C’è un materiale per serramenti che predilige?Mi sta chiedendo se dovrebbero essere sempre in legno? No. Molti architetti preferiscono i così detti “materiali autentici”, che invecchiano bene. Al PVC, ad esempio, non si riconosce la capacità di invecchiare bene. Ma anche questo è un punto di vista ... e tra l’altro: a ben guardare, anche la vernice che riveste le finestre in legno è una sostanza sintetica. Davvero una soluzione di questo tipo aiuta il serramento a invecchiare meglio e a mantenere un aspetto più piacevole nel tempo? La trovo un’opinione quantomeno discutibile.

Molti architetti vorrebbero serramenti di grandi dimensioni, in cui il telaio non si vede. Anche Lei?No, non sono alla ricerca di finestre in senso stretto. Ho davanti una casa con determinate problematiche, per le quali cerco delle soluzioni. A volte esistono già, altre volte bisogna escogitare qualcosa di nuovo. Non passo la notte a pensare a quale potrebbe essere la finestra migliore. A volte mi servono ingombri minimi, altre volte profili molto spessi. A volte vorrei una finestra con l’anta girevole, come quelle che si usavano un tempo e che oggi non si trovano quasi più perché troppo sofisticate dal punto di vista tecnico.

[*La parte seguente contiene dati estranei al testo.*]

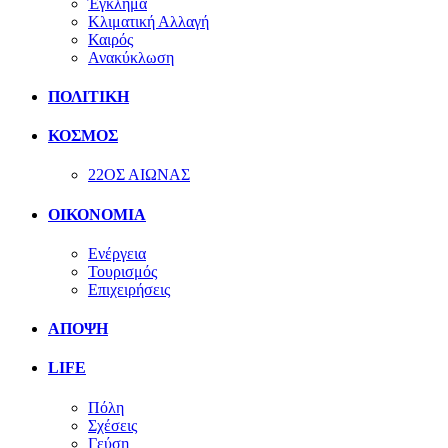
Έγκλημα
Κλιματική Αλλαγή
Καιρός
Ανακύκλωση
ΠΟΛΙΤΙΚΗ
ΚΟΣΜΟΣ
22ΟΣ ΑΙΩΝΑΣ
ΟΙΚΟΝΟΜΙΑ
Ενέργεια
Τουρισμός
Επιχειρήσεις
ΑΠΟΨΗ
LIFE
Πόλη
Σχέσεις
Γεύση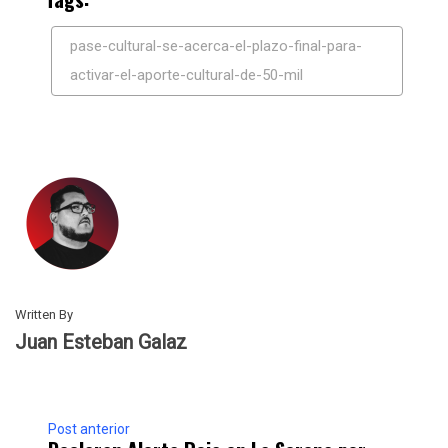
pase-cultural-se-acerca-el-plazo-final-para-
activar-el-aporte-cultural-de-50-mil
Written By
Juan Esteban Galaz
Post anterior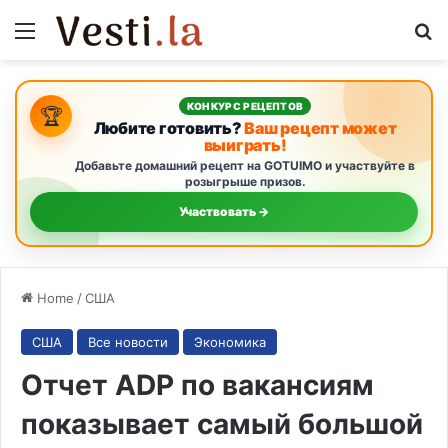
Menu
S
КОНКУРС РЕЦЕПТОВ
🏆
Любите готовить?
Ваш рецепт может
выиграть!
Добавьте домашний рецепт на GOTUIMO и участвуйте в
розыгрыше призов.
Участвовать →
Home
/
США
США
Все новости
Экономика
Отчет ADP по вакансиям
показывает самый большой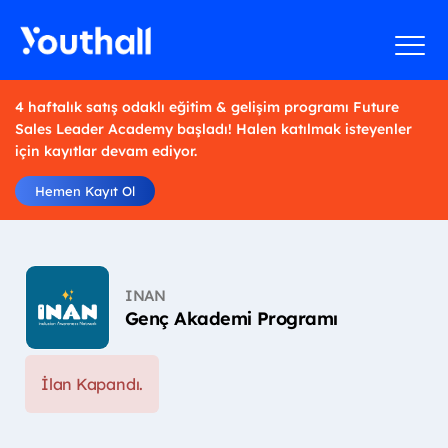
4 haftalık satış odaklı eğitim & gelişim programı Future
Sales Leader Academy başladı! Halen katılmak isteyenler
için kayıtlar devam ediyor.
Hemen Kayıt Ol
INAN
Genç Akademi Programı
İlan Kapandı.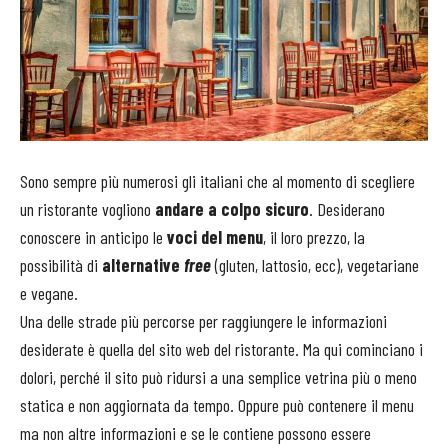
Sono sempre più numerosi gli italiani che al momento di scegliere
un ristorante vogliono
andare a colpo sicuro
. Desiderano
conoscere in anticipo le
voci del menu
, il loro prezzo, la
possibilità di
alternative
free
(gluten, lattosio, ecc), vegetariane
e vegane.
Una delle strade più percorse per raggiungere le informazioni
desiderate è quella del sito web del ristorante. Ma qui cominciano i
dolori, perché il sito può ridursi a una semplice vetrina più o meno
statica e non aggiornata da tempo. Oppure può contenere il menu
ma non altre informazioni e se le contiene possono essere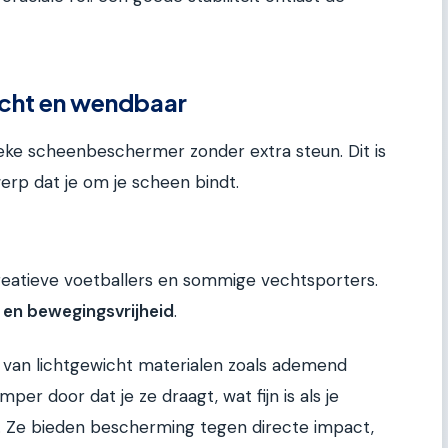
icht en wendbaar
eke scheenbeschermer zonder extra steun. Dit is
erp dat je om je scheen bindt.
ecreatieve voetballers en sommige vechtsporters.
 en bewegingsvrijheid
.
 van lichtgewicht materialen zoals ademend
er door dat je ze draagt, wat fijn is als je
. Ze bieden bescherming tegen directe impact,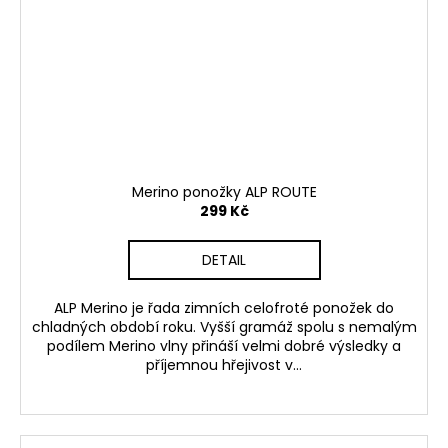
Merino ponožky ALP ROUTE
299 Kč
DETAIL
ALP Merino je řada zimních celofroté ponožek do
chladných období roku. Vyšší gramáž spolu s nemalým
podílem Merino vlny přináší velmi dobré výsledky a
příjemnou hřejivost v...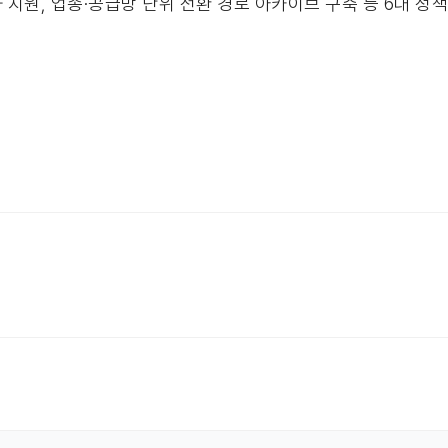
도화 지원, 업종·공급망 단위 전환 경로 아카이브 구축 등 6대 정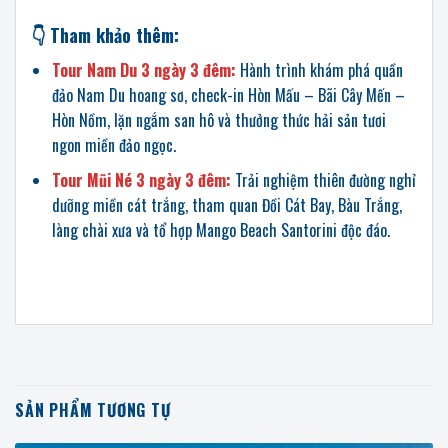
👇 Tham khảo thêm:
Tour Nam Du 3 ngày 3 đêm:
Hành trình khám phá quần
đảo Nam Du hoang sơ, check-in Hòn Mấu – Bãi Cây Mến –
Hòn Nồm, lặn ngắm san hô và thưởng thức hải sản tươi
ngon miền đảo ngọc.
Tour Mũi Né 3 ngày 3 đêm:
Trải nghiệm thiên đường nghỉ
dưỡng miền cát trắng, tham quan Đồi Cát Bay, Bàu Trắng,
làng chài xưa và tổ hợp Mango Beach Santorini độc đáo.
SẢN PHẨM TƯƠNG TỰ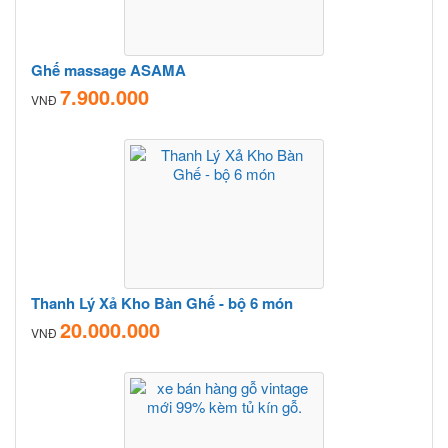
Ghế massage ASAMA
7.900.000
VNĐ
Thanh Lý Xả Kho Bàn Ghế - bộ 6 món
20.000.000
VNĐ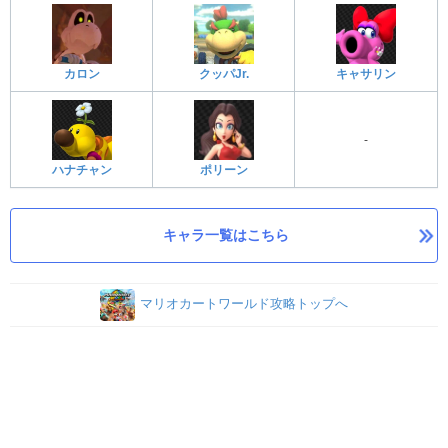
カロン
クッパJr.
キャサリン
-
ハナチャン
ポリーン
キャラ一覧はこちら
マリオカートワールド攻略トップへ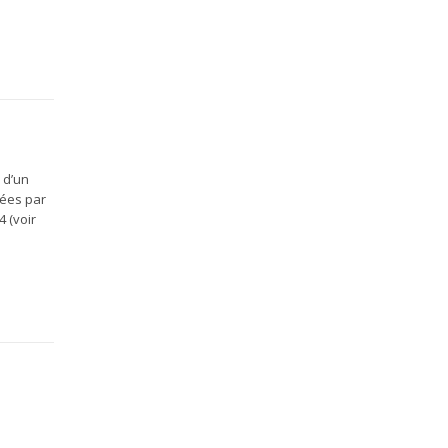
 d’un
vées par
 (voir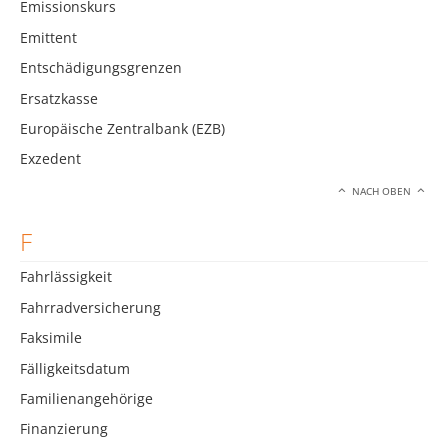
Emissionskurs
Emittent
Entschädigungsgrenzen
Ersatzkasse
Europäische Zentralbank (EZB)
Exzedent
NACH OBEN
F
Fahrlässigkeit
Fahrradversicherung
Faksimile
Fälligkeitsdatum
Familienangehörige
Finanzierung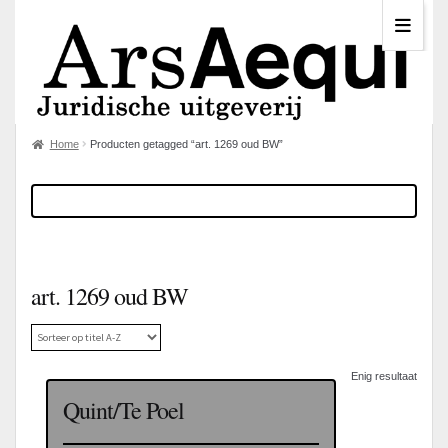
Home
Producten getagged “art. 1269 oud BW”
art. 1269 oud BW
Enig resultaat
Quint/Te Poel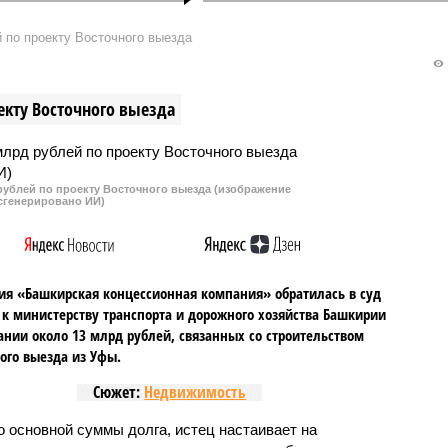
е Башкирии задержаны
В столице Башкирии по делу о
ки военкомата за
конфликте между сотрудниками
 по проекту Восточного выезда
 взятки в 200 тыс.
Следственного комитета и
ри попытке незаконно
представителями МВД в
 призывника от
Демском отделе полиции
екту Восточного выезда
ния службы в армии.
задержан еще один
подозреваемый.
рублей по проекту Восточного выезда (изображение
сгенерировано ИИ)
я «Башкирская концессионная компания» обратилась в суд
 к министерству транспорта и дорожного хозяйства Башкирии
ании около 13 млрд рублей, связанных со строительством
ого выезда из Уфы.
Сюжет:
Недвижимость
 основной суммы долга, истец настаивает на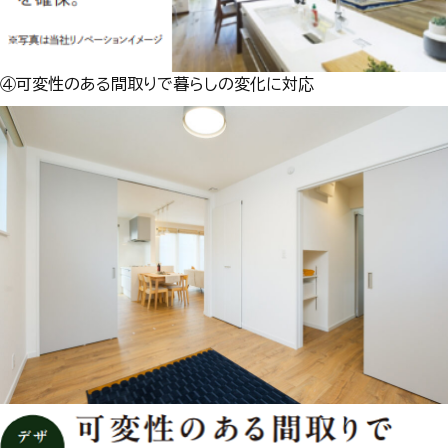
④可変性のある間取りで暮らしの変化に対応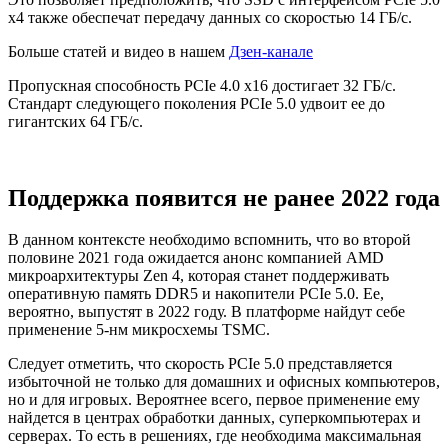
x4 также обеспечат передачу данных со скоростью 14 ГБ/с.
Больше статей и видео в нашем
Дзен-канале
Пропускная способность PCIe 4.0 x16 достигает 32 ГБ/с.
Стандарт следующего поколения PCIe 5.0 удвоит ее до
гигантских 64 ГБ/с.
Поддержка появится не ранее 2022 года
В данном контексте необходимо вспомнить, что во второй
половине 2021 года ожидается анонс компанией AMD
микроархитектуры Zen 4, которая станет поддерживать
оперативную память DDR5 и накопители PCIe 5.0. Ее,
вероятно, выпустят в 2022 году. В платформе найдут себе
применение 5-нм микросхемы TSMC.
Следует отметить, что скорость PCIe 5.0 представляется
избыточной не только для домашних и офисных компьютеров,
но и для игровых. Вероятнее всего, первое применение ему
найдется в центрах обработки данных, суперкомпьютерах и
серверах. То есть в решениях, где необходима максимальная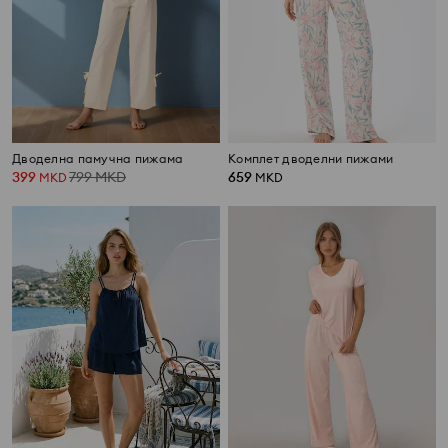
Дводелна памучна пижама
Комплет дводелни пижами
399
799
MKD
659
MKD
MKD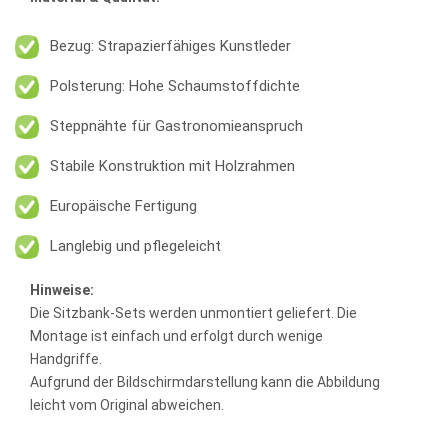
Bezug: Strapazierfähiges Kunstleder
Polsterung: Hohe Schaumstoffdichte
Steppnähte für Gastronomieanspruch
Stabile Konstruktion mit Holzrahmen
Europäische Fertigung
Langlebig und pflegeleicht
Hinweise:
Die Sitzbank-Sets werden unmontiert geliefert. Die
Montage ist einfach und erfolgt durch wenige
Handgriffe.
Aufgrund der Bildschirmdarstellung kann die Abbildung
leicht vom Original abweichen.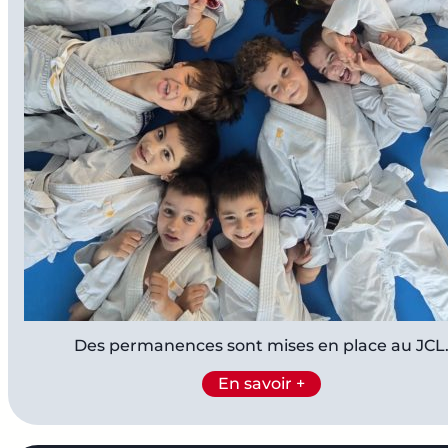
Des permanences sont mises en place au JCL
En savoir +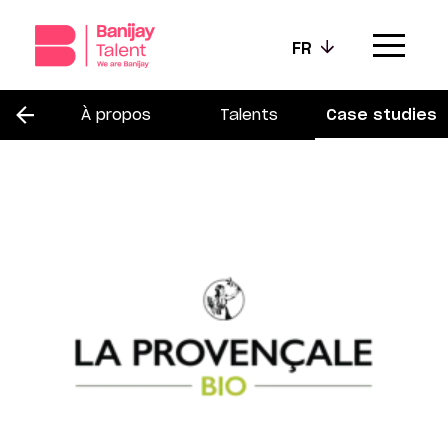
FR
À propos
Talents
Case studies
Nos agences
Nos valeurs
Nos talents
Actualités
Contact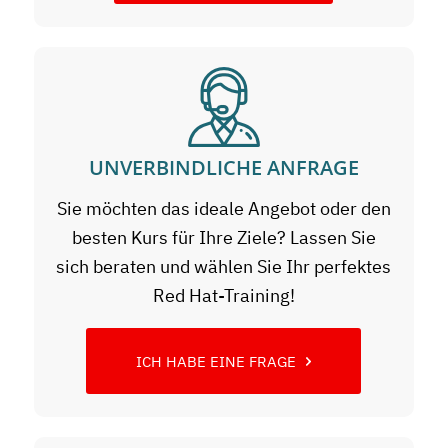
UNVERBINDLICHE ANFRAGE
Sie möchten das ideale Angebot oder den
besten Kurs für Ihre Ziele? Lassen Sie
sich beraten und wählen Sie Ihr perfektes
Red Hat-Training!
ICH HABE EINE FRAGE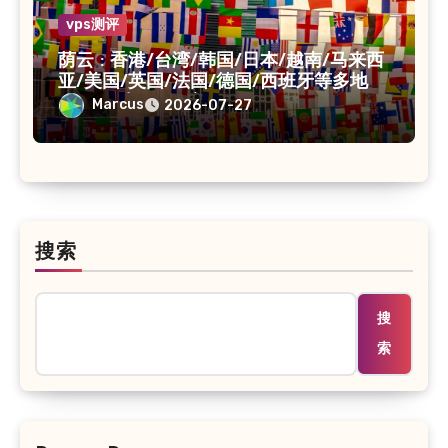
vps测评
荫云 : 香港/台湾/韩国/日本/越南/马来西
亚/美国/英国/法国/德国/西班牙等多地
VPS/原生IP /住宅IP/双ISP
Marcus
2026-07-27
搜索
搜
索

Quindi la tecnologia non è l’unica forza motrice?La moderna narrazione architettonica tende ad avere molta fiducia nei riguardi delle soluzioni che propone la tecnologia. Ed è vero: se mai chiedo una finestra da quattro metri per quattro forse non ottengo nemmeno quella da due metri per due. Ma naturalmente la tecnologia da sola non basta. Si tratta di un insieme di elementi correlati; bisogna sempre guardare all’insieme. Questa è l’architettura.